Intellia delivers a second knockdown success
Encouraging early results in hereditary angioedema join further progress in amyloidosis, but investors remain wary.
Gene editing is a very novel technology that has yet to generate much clinical data, and what Intellia has produced so far is certainly encouraging. The first look at the group’s second project, NTLA-2002, in the rare swelling condition hereditary angioedema, came in better than many were expecting.
Intellia shares sank 12% in early trade, however, with investors clearly remaining cautious about the future of this approach. The company also has yet to receive the FDA's approval to start recruiting US patients in its trials, with no progress reported on this today.
NTLA-2002 showed up to 92% knock down of plasma kallikrein, the target protein, at the highest dose tested, greater than rival hereditary angioedema (HAE) programmes have achieved, with a 91% reduction in attacks – albeit in only three patients.
The company also provided the first glimpse at NTLA-2001 in the cardiomyopathy subtype of hereditary transthyretin amyloidosis, which also showed near-total transthyretin knockdown.
Liver toxicity has long been a worry, and abnormal readings were reported for both projects. These were mild and transient and not new concerns, so cannot completely explain the share price fall. Other gene editing and gene therapy stocks were also heavy fallers this morning.
Perhaps investors are wary about Intellia pushing forward too quickly. These results justify “rapid expansion of our pipeline”, chief executive John Leonard told analysts on a call this afternoon. With almost $1bn in cash the company is not in desperate need of a raise – but perhaps a more cautious deployment of that would be preferred.
HAE was one of the first rare diseases to attract serious biopharma attention, and a range of enzyme replacement options and more targeted treatments are already available. There is also a sizeable pipeline of novel agents seeking to improve response rates and convenience – as a once-and-done offering, Intellia’s NLTA-2002 could render these efforts redundant.
That only becomes true if the project demonstrates competitive efficacy and safety, of course, and with data in only six patients available much remains to be proven. NTLA-2002 works by knocking out the KLKB1 gene in liver cells, which reduces the production of kallikrein. This protein plays a role in the sometimes fatal swelling attacks seen in patients with HAE.
The results today concerned six patients treated at two different doses. By week eight the lower 25mg dose knocked kallikrein down by 65%, while the higher 75mg achieved 92% knockdown.

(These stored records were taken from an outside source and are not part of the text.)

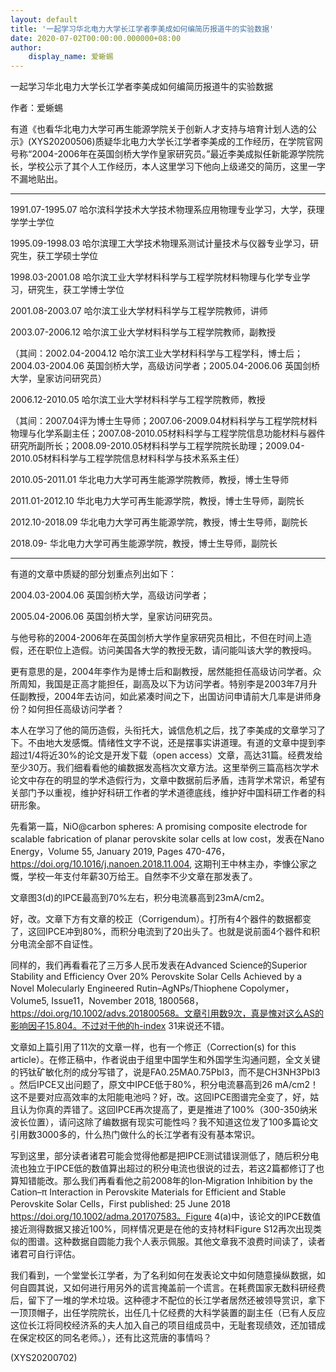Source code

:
 ```yaml
---
layout: default
title: '一起学习华北电力大学长江学者李美成如何编简历报道牛的实验数据'
date: 2020-07-02T00:00:00.000000+08:00
author:
    display_name: 爱蜥蜴
---
```


一起学习华北电力大学长江学者李美成如何编简历报道牛的实验数据

作者：爱蜥蜴

有道《也看华北电力大学可再生能源学院关于创新人才支持与培育计划人选的公示》(XYS20200506)质疑华北电力大学长江学者李美成的工作经历，在学院官网号称“2004-2006年在英国剑桥大学作皇家研究员。”最近李美成拟任新能源学院院长，学校公示了其个人工作经历，本人这里学习下他向上级递交的简历，这里一字不漏地贴出。

**********************************************************************

1991.07-1995.07  哈尔滨科学技术大学技术物理系应用物理专业学习，大学，获理学学士学位

1995.09-1998.03  哈尔滨理工大学技术物理系测试计量技术与仪器专业学习，研究生，获工学硕士学位

1998.03-2001.08  哈尔滨工业大学材料科学与工程学院材料物理与化学专业学习，研究生，获工学博士学位

2001.08-2003.07  哈尔滨工业大学材料科学与工程学院教师，讲师

2003.07-2006.12  哈尔滨工业大学材料科学与工程学院教师，副教授

（其间：2002.04-2004.12 哈尔滨工业大学材料科学与工程学科，博士后；2004.03-2004.06 英国剑桥大学，高级访问学者；2005.04-2006.06 英国剑桥大学，皇家访问研究员）

2006.12-2010.05  哈尔滨工业大学材料科学与工程学院教师，教授

（其间：2007.04评为博士生导师；2007.06-2009.04材料科学与工程学院材料物理与化学系副主任；2007.08-2010.05材料科学与工程学院信息功能材料与器件研究所副所长；2008.09-2010.05材料科学与工程学院院长助理；2009.04-2010.05材料科学与工程学院信息材料科学与技术系系主任）

2010.05-2011.01  华北电力大学可再生能源学院教师，教授，博士生导师

2011.01-2012.10  华北电力大学可再生能源学院，教授，博士生导师，副院长

2012.10-2018.09  华北电力大学可再生能源学院，教授，博士生导师，副院长

2018.09-         华北电力大学可再生能源学院，教授，博士生导师，副院长

**********************************************************************

有道的文章中质疑的部分划重点列出如下：

2004.03-2004.06 英国剑桥大学，高级访问学者；

2005.04-2006.06 英国剑桥大学，皇家访问研究员。

与他号称的2004-2006年在英国剑桥大学作皇家研究员相比，不但在时间上造假，还在职位上造假。访问美国各大学的教授无数，请问能叫该大学的教授吗。

更有意思的是，2004年李作为是博士后和副教授，居然能担任高级访问学者。众所周知，我国是正高才能担任，副高及以下为访问学者。特别李是2003年7月升任副教授，2004年去访问，如此紧凑时间之下，出国访问申请前大几率是讲师身份？如何担任高级访问学者？

本人在学习了他的简历造假，头衔托大，诚信危机之后，找了李美成的文章学习了下。不由地大发感慨。情绪性文字不说，还是摆事实讲道理。有道的文章中提到李超过1/4将近30%的论文是开发下载（open access）文章，高达31篇。经费发给至少30万。我们细看看他的编数据发高档次文章方法。这里举例三篇高档次学术论文中存在的明显的学术造假行为，文章中数据前后矛盾，违背学术常识，希望有关部门予以重视，维护好科研工作者的学术道德底线，维护好中国科研工作者的科研形象。

先看第一篇，NiO@carbon spheres: A promising composite electrode for scalable fabrication of planar perovskite solar cells at low cost，发表在Nano Energy，Volume 55, January 2019, Pages 470-476，https://doi.org/10.1016/j.nanoen.2018.11.004, 这期刊王中林主办，李慷公家之慨，学校一年支付年薪30万给王。自然李不少文章在那发表了。

文章图3(d)的IPCE最高到70%左右，积分电流暴高到23mA/cm2。

好，改。文章下方有文章的校正（Corrigendum）。打所有4个器件的数据都变了，这回IPCE冲到80%，而积分电流到了20出头了。也就是说前面4个器件和积分电流全部不自证性。

同样的，我们再看看花了三万多人民币发表在Advanced Science的Superior Stability and Efficiency Over 20% Perovskite Solar Cells Achieved by a Novel Molecularly Engineered Rutin–AgNPs/Thiophene Copolymer，Volume5, Issue11，November 2018, 1800568，https://doi.org/10.1002/advs.201800568。文章引用数9次，真是愧对这么AS的影响因子15.804。不过对于他的h-index 31来说还不错。

文章如上篇引用了11次的文章一样，也有一个修正（Correction(s) for this article）。在修正稿中，作者说由于组里中国学生和外国学生沟通问题，全文关键的钙钛矿敏化剂的成分写错了，说是FA0.25MA0.75PbI3，而不是CH3NH3PbI3 。然后IPCE又出问题了，原文中IPCE低于80%，积分电流暴高到26 mA/cm2！这不是要对应高效率的太阳能电池吗？好，改。这回IPCE图谱完全变了，好，姑且认为你真的弄错了。这回IPCE再次提高了，更是推进了100%（300-350纳米波长位置），请问这除了编数据有现实可能性吗？我不知道这位发了100多篇论文引用数3000多的，什么热门做什么的长江学者有没有基本常识。

写到这里，部分读者诸君可能会觉得他都是把IPCE测试错误测低了，随后积分电流也独立于IPCE低的数值算出超过的积分电流也很说的过去，若这2篇都修订了也算知错能改。那么我们再看看他之前2008年的Ion‐Migration Inhibition by the Cation–π Interaction in Perovskite Materials for Efficient and Stable Perovskite Solar Cells，First published: 25 June 2018 https://doi.org/10.1002/adma.201707583。Figure 4(a)中，该论文的IPCE数值接近测得数据又接近100%，同样情况更是在他的支持材料Figure S12再次出现类似的图谱。这种数据自圆能力我个人表示佩服。其他文章我不浪费时间读了，读者诸君可自行评估。

我们看到，一个堂堂长江学者，为了名利如何在发表论文中如何随意操纵数据，如何自圆其说，又如何进行用另外的谎言掩盖前一个谎言。在耗费国家无数科研经费后，留下了一堆的学术垃圾。这种德才不配位的长江学者居然还被领导赏识，拿下一顶顶帽子，出任学院院长，出任几十亿经费的大科学装置的副主任（已有人反应这位长江将同校经济系的夫人加入自己的项目组成员中，无耻套现绩效，还加错成在保定校区的同名老师。），还有比这荒唐的事情吗？

(XYS20200702)

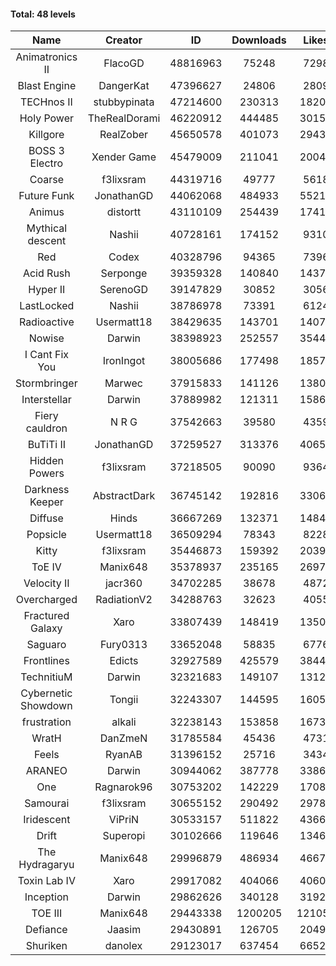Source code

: #### Total: 48 levels

| Name | Creator | ID | Downloads | Likes |
|:---:|:---:|:---:|:---:|:---:|
| Animatronics II | FlacoGD | 48816963 | 75248 | 7298
| Blast Engine | DangerKat | 47396627 | 24806 | 2809
| TECHnos II | stubbypinata | 47214600 | 230313 | 18209
| Holy Power | TheRealDorami | 46220912 | 444485 | 30157
| Killgore | RealZober | 45650578 | 401073 | 29436
| BOSS 3 Electro | Xender Game | 45479009 | 211041 | 20040
| Coarse | f3lixsram | 44319716 | 49777 | 5618
| Future Funk | JonathanGD | 44062068 | 484933 | 55215
| Animus | distortt | 43110109 | 254439 | 17412
| Mythical descent | Nashii | 40728161 | 174152 | 9310
| Red | Codex | 40328796 | 94365 | 7396
| Acid Rush | Serponge | 39359328 | 140840 | 14370
| Hyper II | SerenoGD | 39147829 | 30852 | 3056
| LastLocked | Nashii | 38786978 | 73391 | 6124
| Radioactive | Usermatt18 | 38429635 | 143701 | 14077
| Nowise | Darwin | 38398923 | 252557 | 35449
| I Cant Fix You | IronIngot | 38005686 | 177498 | 18579
| Stormbringer | Marwec | 37915833 | 141126 | 13803
| Interstellar | Darwin | 37889982 | 121311 | 15864
| Fiery cauldron | N R G | 37542663 | 39580 | 4359
| BuTiTi II | JonathanGD | 37259527 | 313376 | 40655
| Hidden Powers | f3lixsram | 37218505 | 90090 | 9364
| Darkness Keeper | AbstractDark | 36745142 | 192816 | 33065
| Diffuse | Hinds | 36667269 | 132371 | 14846
| Popsicle | Usermatt18 | 36509294 | 78343 | 8228
| Kitty | f3lixsram | 35446873 | 159392 | 20394
| ToE IV  | Manix648 | 35378937 | 235165 | 26974
| Velocity II | jacr360 | 34702285 | 38678 | 4872
| Overcharged | RadiationV2 | 34288763 | 32623 | 4055
| Fractured Galaxy  | Xaro | 33807439 | 148419 | 13504
| Saguaro | Fury0313 | 33652048 | 58835 | 6776
| Frontlines | Edicts | 32927589 | 425579 | 38449
| TechnitiuM | Darwin | 32321683 | 149107 | 13126
| Cybernetic Showdown  | Tongii | 32243307 | 144595 | 16055
| frustration | alkali | 32238143 | 153858 | 16738
| WratH | DanZmeN | 31785584 | 45436 | 4731
| Feels | RyanAB | 31396152 | 25716 | 3434
| ARANEO | Darwin | 30944062 | 387778 | 33869
| One | Ragnarok96 | 30753202 | 142229 | 17086
| Samourai | f3lixsram | 30655152 | 290492 | 29789
| Iridescent | ViPriN | 30533157 | 511822 | 43669
| Drift | Superopi | 30102666 | 119646 | 13463
| The Hydragaryu | Manix648 | 29996879 | 486934 | 46675
| Toxin Lab IV | Xaro | 29917082 | 404066 | 40608
| Inception | Darwin | 29862626 | 340128 | 31927
| TOE III | Manix648 | 29443338 | 1200205 | 121059
| Defiance | Jaasim | 29430891 | 126705 | 20490
| Shuriken | danolex | 29123017 | 637454 | 66523
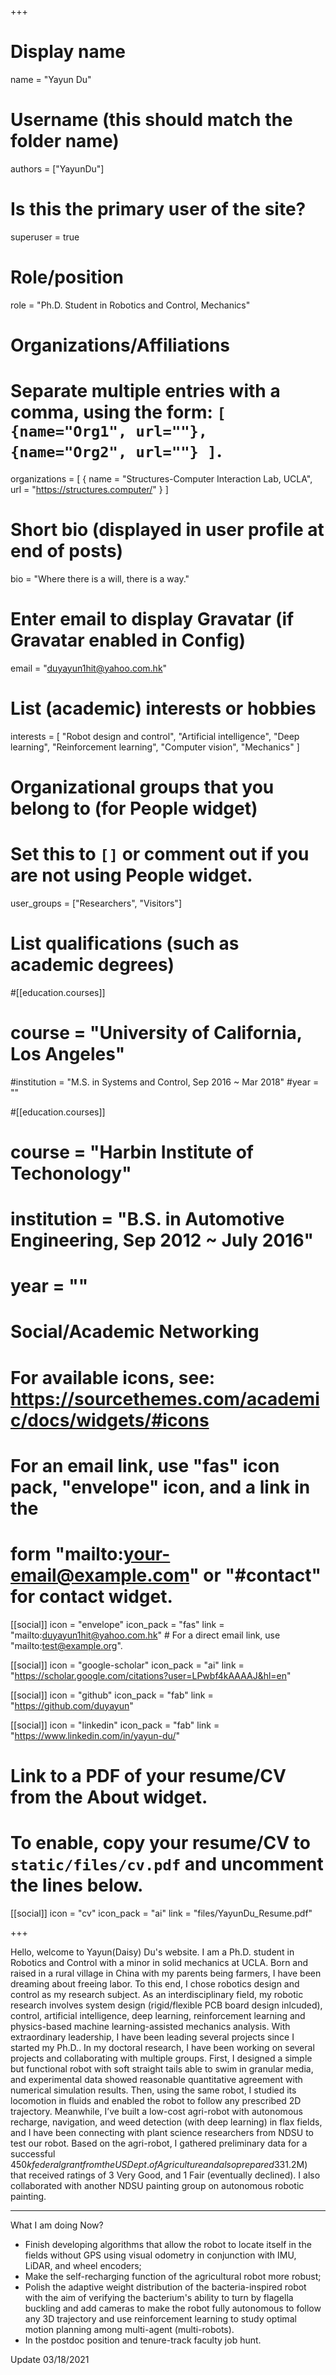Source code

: +++
# Display name
name = "Yayun Du"

# Username (this should match the folder name)
authors = ["YayunDu"]

# Is this the primary user of the site?
superuser = true

# Role/position
role = "Ph.D. Student in Robotics and Control, Mechanics"

# Organizations/Affiliations
#   Separate multiple entries with a comma, using the form: `[ {name="Org1", url=""}, {name="Org2", url=""} ]`.
organizations = [ { name = "Structures-Computer Interaction Lab, UCLA", url = "https://structures.computer/" } ]

# Short bio (displayed in user profile at end of posts)
bio = "Where there is a will, there is a way."

# Enter email to display Gravatar (if Gravatar enabled in Config)
email = "duyayun1hit@yahoo.com.hk"

# List (academic) interests or hobbies
interests = [
  "Robot design and control",
  "Artificial intelligence",
  "Deep learning",
  "Reinforcement learning",
  "Computer vision",
  "Mechanics"
]

# Organizational groups that you belong to (for People widget)
#   Set this to `[]` or comment out if you are not using People widget.
user_groups = ["Researchers", "Visitors"]

# List qualifications (such as academic degrees)
#[[education.courses]]
#  course = "University of California, Los Angeles"
  #institution = "M.S. in Systems and Control, Sep 2016 ~ Mar 2018"
  #year = ""

#[[education.courses]]
 # course = "Harbin Institute of Techonology"
#  institution = "B.S. in Automotive Engineering, Sep 2012 ~ July 2016"
 # year = ""

# Social/Academic Networking
# For available icons, see: https://sourcethemes.com/academic/docs/widgets/#icons
#   For an email link, use "fas" icon pack, "envelope" icon, and a link in the
#   form "mailto:your-email@example.com" or "#contact" for contact widget.

[[social]]
  icon = "envelope"
  icon_pack = "fas"
  link = "mailto:duyayun1hit@yahoo.com.hk"  # For a direct email link, use "mailto:test@example.org".

[[social]]
  icon = "google-scholar"
  icon_pack = "ai"
  link = "https://scholar.google.com/citations?user=LPwbf4kAAAAJ&hl=en"

[[social]]
  icon = "github"
  icon_pack = "fab"
  link = "https://github.com/duyayun"

[[social]]
  icon = "linkedin"
  icon_pack = "fab"
  link = "https://www.linkedin.com/in/yayun-du/"
# Link to a PDF of your resume/CV from the About widget.
# To enable, copy your resume/CV to `static/files/cv.pdf` and uncomment the lines below.
[[social]]
  icon = "cv"
   icon_pack = "ai"
   link = "files/YayunDu_Resume.pdf"

+++

Hello, welcome to Yayun(Daisy) Du's website. I am a Ph.D. student in Robotics and Control with a minor in solid mechanics at UCLA. 
Born and raised in a rural village in China with my parents being farmers, I have been dreaming about freeing labor. To this end, I chose robotics design and control as my research subject. As an interdisciplinary field, my robotic research involves system design (rigid/flexible PCB board design inlcuded), control, artificial intelligence, deep learning, reinforcement learning and physics-based machine learning-assisted mechanics analysis.
With extraordinary leadership, I have been leading several projects since I started my Ph.D.. In my doctoral research, I have been working on several projects and collaborating with multiple groups. First, I designed a simple but functional robot with soft straight tails able to swim in granular media, and experimental data showed reasonable quantitative agreement with numerical simulation results. Then, using the same robot, I studied its locomotion in fluids and enabled the robot to follow any prescribed 2D trajectory. Meanwhile, I’ve built a low-cost agri-robot with autonomous recharge, navigation, and weed detection (with deep learning) in flax fields, and I have been connecting with plant science researchers from NDSU to test our robot. Based on the agri-robot, I gathered preliminary data for a successful $450k federal grant from the US Dept. of Agriculture and also prepared 33% of an NSF proposal with four PIs ($1.2M) that received ratings of 3 Very Good, and 1 Fair (eventually declined). I also collaborated with another NDSU painting group on autonomous robotic painting. 

---
What I am doing Now?

- Finish developing algorithms that allow the robot to locate itself in the fields without GPS using visual odometry in conjunction with IMU, LiDAR, and wheel encoders;
- Make the self-recharging function of the agricultural robot more robust;
- Polish the adaptive weight distribution of the bacteria-inspired robot with the aim of verifying the bacterium's ability to turn by flagella buckling and add cameras to make the robot fully autonomous to follow any 3D trajectory and use reinforcement learning to study optimal motion planning among multi-agent (multi-robots).
- In the postdoc position and tenure-track faculty job hunt.

Update 03/18/2021
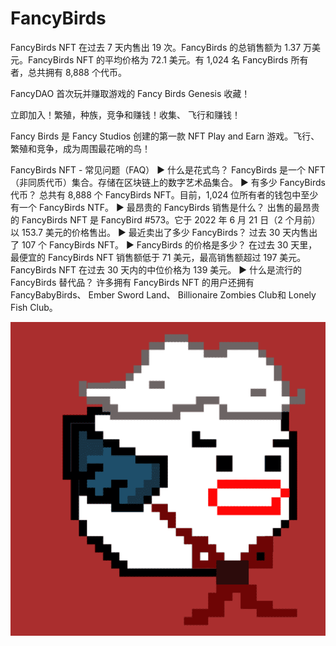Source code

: # FancyBirds

FancyBirds NFT 在过去 7 天内售出 19 次。FancyBirds 的总销售额为 1.37 万美元。FancyBirds NFT 的平均价格为 72.1 美元。有 1,024 名 FancyBirds 所有者，总共拥有 8,888 个代币。

FancyDAO 首次玩并赚取游戏的 Fancy Birds Genesis 收藏！

立即加入！繁殖，种族，竞争和赚钱！收集、 飞行和赚钱！

Fancy Birds 是 Fancy Studios 创建的第一款 NFT Play and Earn 游戏。飞行、繁殖和竞争，成为周围最花哨的鸟！

FancyBirds NFT - 常见问题（FAQ）
▶ 什么是花式鸟？
FancyBirds 是一个 NFT（非同质代币）集合。存储在区块链上的数字艺术品集合。
▶ 有多少 FancyBirds 代币？
总共有 8,888 个 FancyBirds NFT。目前，1,024 位所有者的钱包中至少有一个 FancyBirds NTF。
▶ 最昂贵的 FancyBirds 销售是什么？
出售的最昂贵的 FancyBirds NFT 是 FancyBird #573。它于 2022 年 6 月 21 日（2 个月前）以 153.7 美元的价格售出。
▶ 最近卖出了多少 FancyBirds？
过去 30 天内售出了 107 个 FancyBirds NFT。
▶ FancyBirds 的价格是多少？
在过去 30 天里，最便宜的 FancyBirds NFT 销售额低于 71 美元，最高销售额超过 197 美元。FancyBirds NFT 在过去 30 天内的中位价格为 139 美元。
▶ 什么是流行的 FancyBirds 替代品？
许多拥有 FancyBirds NFT 的用户还拥有 FancyBabyBirds、 Ember Sword Land、 Billionaire Zombies Club和 Lonely Fish Club。

![NFT](微信截图_20220903194505.png)


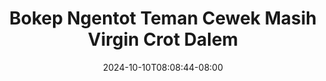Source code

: --- 
title: "Bokep Ngentot Teman Cewek Masih Virgin Crot Dalem"
description: "download   Bokep Ngentot Teman Cewek Masih Virgin Crot Dalem yandex   terbaru"
date: 2024-10-10T08:08:44-08:00
file_code: "rgwkkl720zzg"
draft: false
cover: "8h1zj5h7phht2g3g.jpg"
tags: ["Bokep", "Ngentot", "Teman", "Cewek", "Masih", "Virgin", "Crot", "Dalem", "bokep-indo", "bokep-viral", "bokep-ig"]
length: 884
fld_id: "1392266"
foldername: "adikgtiri"
categories: ["adikgtiri"]
views: 107
---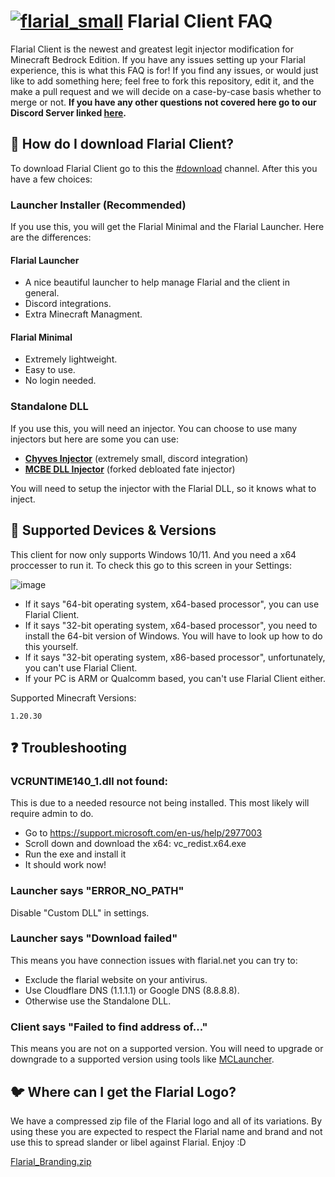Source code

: # [![flarial_small](https://github.com/notchyves/FlarialClientFaq/assets/82107846/8248ee47-3126-4420-8cd5-a3a38ae49b41)](https://discord.gg/flarial-community-1049946152092586054) Flarial Client FAQ

Flarial Client is the newest and greatest legit injector modification for Minecraft Bedrock Edition. If you have any issues setting up your Flarial experience, this is what this FAQ is for! If you find any issues, or would just like to add something here; feel free to fork this repository, edit it, and the make a pull request and we will decide on a case-by-case basis whether to merge or not. **If you have any other questions not covered here go to our Discord Server linked [here](https://discord.gg/flarial-community-1049946152092586054).**

## 📁 How do I download Flarial Client?

To download Flarial Client go to this the [#download](https://discord.com/channels/1049946152092586054/1050115297253793882) channel. After this you have a few choices:

### Launcher Installer (Recommended)
If you use this, you will get the Flarial Minimal and the Flarial Launcher. Here are the differences:
#### Flarial Launcher
- A nice beautiful launcher to help manage Flarial and the client in general.
- Discord integrations.
- Extra Minecraft Managment.

#### Flarial Minimal
- Extremely lightweight.
- Easy to use.
- No login needed.

### Standalone DLL
If you use this, you will need an injector. You can choose to use many injectors but here are some you can use:

- **[Chyves Injector](https://github.com/notchyves/ChyvesInjector/releases/download/publish/Chyjector.zip)** (extremely small, discord integration)
- **[MCBE DLL Injector](https://github.com/ambiennt/MCBE-DLL-Injector)** (forked debloated fate injector)

You will need to setup the injector with the Flarial DLL, so it knows what to inject.

## 📱 Supported Devices & Versions
This client for now only supports Windows 10/11. And you need a x64 proccesser to run it. To check this go to this screen in your Settings:

![image](https://github.com/notchyves/FlarialClientFaq/assets/82107846/2e352a58-269d-4b46-aba2-8b914a4ba9ee)

- If it says "64-bit operating system, x64-based processor", you can use Flarial Client.
- If it says "32-bit operating system, x64-based processor", you need to install the 64-bit version of Windows. You will have to look up how to do this yourself.
- If it says "32-bit operating system, x86-based processor", unfortunately, you can't use Flarial Client.
- If your PC is ARM or Qualcomm based, you can't use Flarial Client either.

Supported Minecraft Versions:
```
1.20.30
```


## ❓ Troubleshooting

### VCRUNTIME140_1.dll not found:
This is due to a needed resource not being installed. This most likely will require admin to do.
- Go to https://support.microsoft.com/en-us/help/2977003
- Scroll down and download the x64: vc_redist.x64.exe
- Run the exe and install it
- It should work now!

### Launcher says "ERROR_NO_PATH"
Disable "Custom DLL" in settings.

### Launcher says "Download failed"
This means you have connection issues with flarial.net you can try to:
- Exclude the flarial website on your antivirus.
- Use Cloudflare DNS (1.1.1.1) or Google DNS (8.8.8.8).
- Otherwise use the Standalone DLL.

### Client says "Failed to find address of..."
This means you are not on a supported version. You will need to upgrade or downgrade to a supported version using tools like [MCLauncher](https://github.com/MCMrARM/mc-w10-version-launcher).

## 🐦 Where can I get the Flarial Logo?
We have a compressed zip file of the Flarial logo and all of its variations. By using these you are expected to respect the Flarial name and brand and not use this to spread slander or  libel against Flarial. Enjoy :D

[Flarial_Branding.zip](https://github.com/notchyves/FlarialClientFaq/files/12777353/Flarial_Branding.zip)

What that means for attacks is more important, and here only data on the three 25mg patients is available. But this showed that attacks were virtually eliminated, and even more impressively two patients were taken off their prophylactic therapies, with no breakthrough attacks reported.
Intellia said it plans to test a 50mg dose before moving into phase 2, sometime next year.
Intellia's second data disclosure today concerned its Crispr/Cas9 genome editing therapy NTLA-2001, partnered with Regeneron. Interim data from the group’s phase 1 trial showed near-total transthyretin knockdown among hereditary transthyretin amyloidosis patients with cardiomyopathy.
|Ph1 (NCT04601051) data on Intellia/Regeneron's NTLA-2001 in ATTR amyloidosis with cardiomyopathy|
|N||NYHA Class||Mean serum TTR reduction by day 28|
|Combined 0.7mg/kg dose groups||9||I/II and III||93%|
|TTR=transthyretin. Source: company release.|
Perhaps there is a slight red flag in the lack of a dose-response; the higher dose did precisely as well as the lower in patients with a similar level of heart failure. In fairness this is a tiny study; a greater divergence in the figures might have been seen with more patients.
A more positive way of looking at that aspect of the data is that selecting a ’2001 dose for the next portion of the study is a no-brainer. When that has completed the asset will enter a worldwide pivotal trial, with Dr Julian Gilmore of UCL in London, the UK’s national coordinator for the phase 1 study, said this will be a phase 3 with hard endpoints including hospitalisations and mortality. But the precise timing and design, including patient numbers, “is still being worked on”.
Still, with data from the polyneuropathy patients in this same trial showing near-identical levels of knockdown, the conclusion that the Crispr approach seems to work in transthyretin amyloidosis is hard to avoid.
And it works fairly safely; one patient in the high-dose group had elevated liver enzymes; he was asymptomatic and the liver enzymes returned to normal levels without any medical treatment – this is of course not the dose that is being taken forward. Otherwise the only observed treatment-related adverse events were two transient infusion reactions, one of which was grade 3. Given that the project is given as a one-off infusion patients might well think this risk is acceptable.
The other groups pursuing transthyretin amyloidosis need not panic yet, however. Many are more advanced than Intellia, which is some way off reporting data on functional endpoints such as the six minute walk test, the measure on which Alnylam reported ambiguous data in cardiomyopathy patients last week.